The Future of Everything: The Science of Prediction

Page 19

by David Orrell

DATA OR MODEL

As mentioned above, scientific forecasts can be based on either statistical patterns or detailed mathematical models. An inherent drawback of the data-driven approach is that it relies on the Pythagorean idea that the future will resemble the past. Galton showed that tall parents correlate with tall children, but his results applied to a population, rather than to individuals, and were not proof of a causal relationship. Change the population, and an “inherited trait” may weaken or disappear. The same applies to genetic risk factors.

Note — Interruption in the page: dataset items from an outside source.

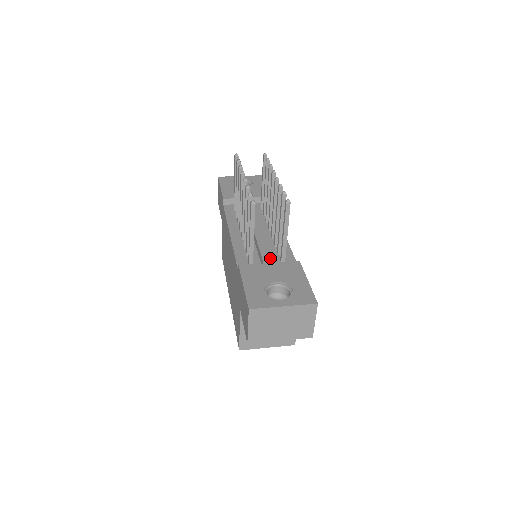
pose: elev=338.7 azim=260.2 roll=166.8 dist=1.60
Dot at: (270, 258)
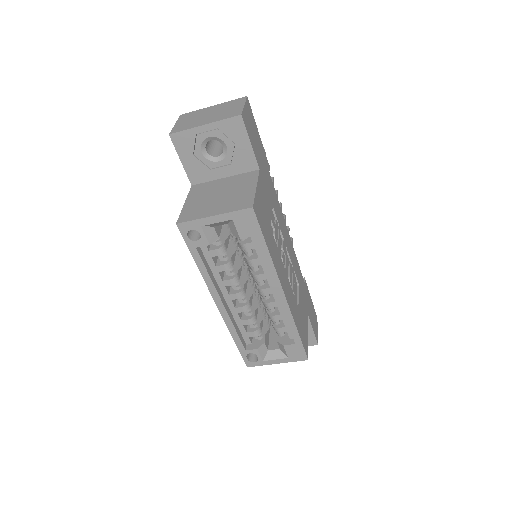
Dot at: occluded
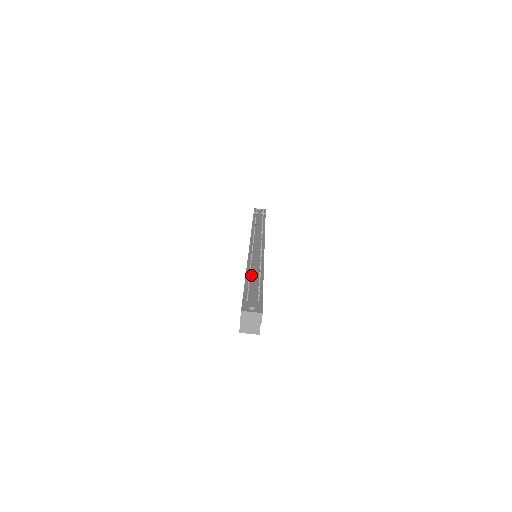
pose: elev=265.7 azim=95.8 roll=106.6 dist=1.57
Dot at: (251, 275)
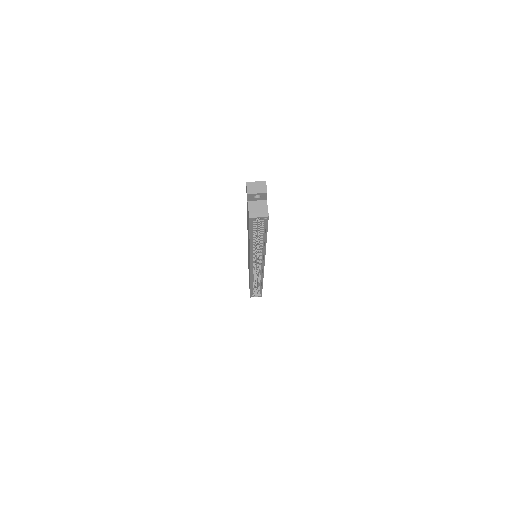
Dot at: occluded
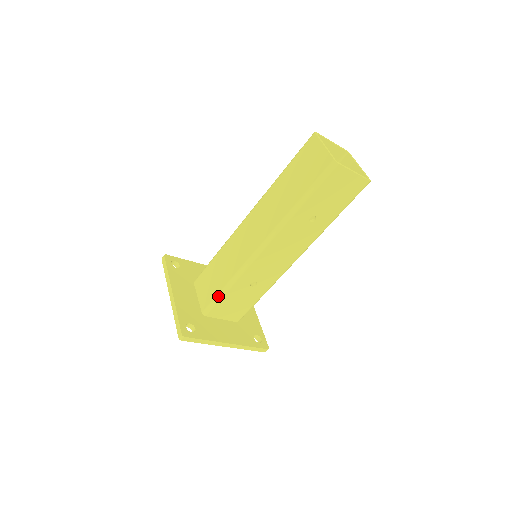
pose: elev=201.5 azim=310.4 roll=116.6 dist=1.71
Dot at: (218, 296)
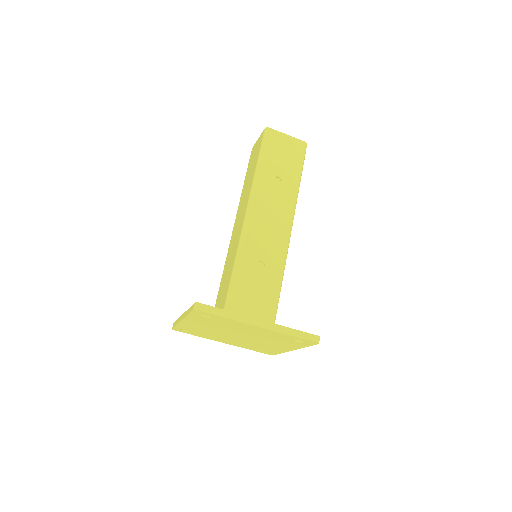
Dot at: (230, 287)
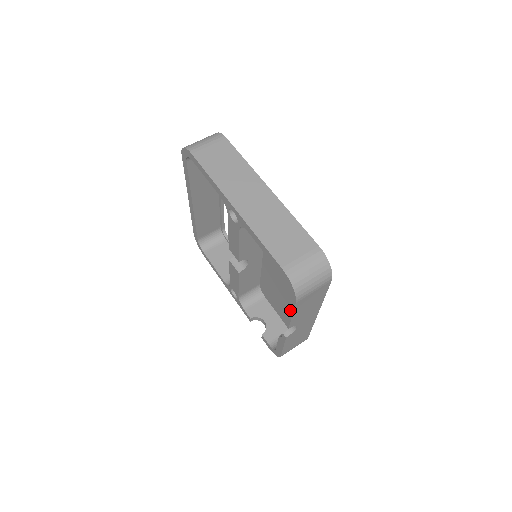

The fact that a gene is statistically associated with a trait in the general population does not mean it will cause that trait in a particular individual. Data also often includes a large amount of random variation or noise, so it is often impossible to tell whether a correlation exists at all. It is therefore not very meaningful to say that a trait is 30 percent inherited, or that a certain gene gives someone a 20 percent chance of developing a disease. To get around this problem, genetic studies often focus on subpopulations with a high degree of genetic homogeneity, such as Icelanders or Ashkenazi Jews, but the results are of most use for those groups.51

Statistically based claims that particular genes cause complex diseases usually prove to be oversimplistic. The biologist David S. Moore wrote that “a perfect and complete map of the human genome will not allow us to make accurate predictions about the traits—or diseases—that a given human being will develop.”52 The genes for Parkinson’s disease, suicide, and homosexuality have all been discovered and then promptly undiscovered, after further experiments showed that the story was more complicated.53 Inheritance is obviously important—animal breeders would go out of business otherwise—but individual genes, or limited sets of genes, do not fix our future in stone.54 Our fascination with finding a molecular basis for complex conditions like mental illness often appears to reflect a cultural desire to explain the world in terms of simple physical causes, which can be harmful if it distracts us from addressing more relevant issues.55

The ultimate aim of the Human Genome Project and predictive medicine is more general, and more ambitious, than this. It’s to translate the language of DNA and use it to determine the connection between the genotype—the sum of genetic information in the DNA—and the phenotype—the appearance and properties of the final organism. Many top molecular biologists believe that it should be possible to compute the phenotype from the genotype using a mathematical model. Efforts to build such models are under way at a number of institutions. In principle, they would account for all the processes and interactions that make statistical prediction so difficult. They would give an almost unlimited ability to predict future traits based on the laws of cause and effect. They would be the GCMs of the body. One Canadian scientist compared the process with that of weather forecasting: “What they’re looking at is a whole system— looking at clouds coming from Alberta and looking at where they will be in a few days. That’s basically what we are going to do with the cell . . . . [We’ll] be able to predict what’s going to happen.”56

Such models are reminiscent of Laplace, who said that if we knew the initial conditions of all particles and the laws of motion acting on them, we could predict the future state of the system. So is it possible to predict health using DNA? Can we build a model that will forecast traits based on genetic information? Is life computable, or will a baby’s future turn out to be more elusive than the clouds? To answer these questions, we must investigate the processes by which information in DNA is expressed in the organism.

THE GENERAL CELL MODEL

To build a predictive, mathematical model of a living system, we must take into account the genotype, the phenotype, and the external surroundings. For DNA to code for proteins, it needs to be part of a body, which in turn is nourished by external resources.57 A molecule of DNA, left to its own devices, will not spontaneously organize into a life form. In fact, DNA is a highly inert substance, which is why it has taken over from Galton’s fingerprints as the police ID method of choice. It can be recovered from tissue, bone, or bodily fluids at crime scenes, and can be used to put people in prison, or get them out, even years after a crime was committed.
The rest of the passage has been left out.